Problem description:
Return each record unchanged and drop the images.

Data records:
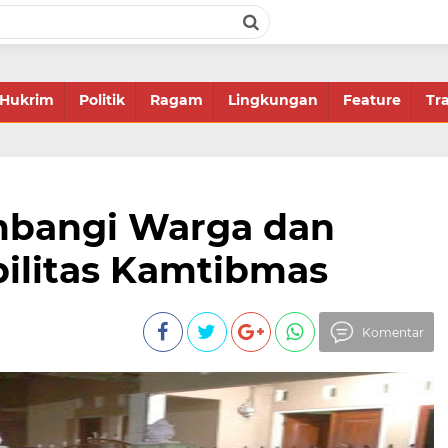
Hukrim
Politik
Ragam
Lingkungan
Feature
Tr
mbangi Warga dan
bilitas Kamtibmas
Komentar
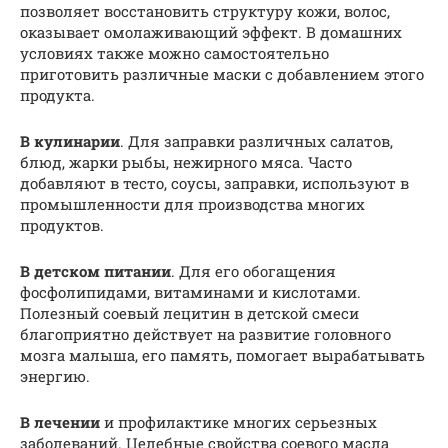
позволяет восстановить структуру кожи, волос,
оказывает омолаживающий эффект. В домашних
условиях также можно самостоятельно
приготовить различные маски с добавлением этого
продукта.
В кулинарии
. Для заправки различных салатов,
блюд, жарки рыбы, нежирного мяса. Часто
добавляют в тесто, соусы, заправки, используют в
промышленности для производства многих
продуктов.
В детском питании
. Для его обогащения
фосфолипидами, витаминами и кислотами.
Полезный соевый лецитин в детской смеси
благоприятно действует на развитие головного
мозга малыша, его память, помогает вырабатывать
энергию.
В лечении
и профилактике многих серьезных
заболеваний. Целебные свойства соевого масла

Answer to this problem:
Hukrim
Politik
Ragam
Lingkungan
Feature
Tr
mbangi Warga dan
bilitas Kamtibmas
Komentar
позволяет восстановить структуру кожи, волос,
оказывает омолаживающий эффект. В домашних
условиях также можно самостоятельно
приготовить различные маски с добавлением этого
продукта.
В кулинарии
. Для заправки различных салатов,
блюд, жарки рыбы, нежирного мяса. Часто
добавляют в тесто, соусы, заправки, используют в
промышленности для производства многих
продуктов.
В детском питании
. Для его обогащения
фосфолипидами, витаминами и кислотами.
Полезный соевый лецитин в детской смеси
благоприятно действует на развитие головного
мозга малыша, его память, помогает вырабатывать
энергию.
В лечении
и профилактике многих серьезных
заболеваний. Целебные свойства соевого масла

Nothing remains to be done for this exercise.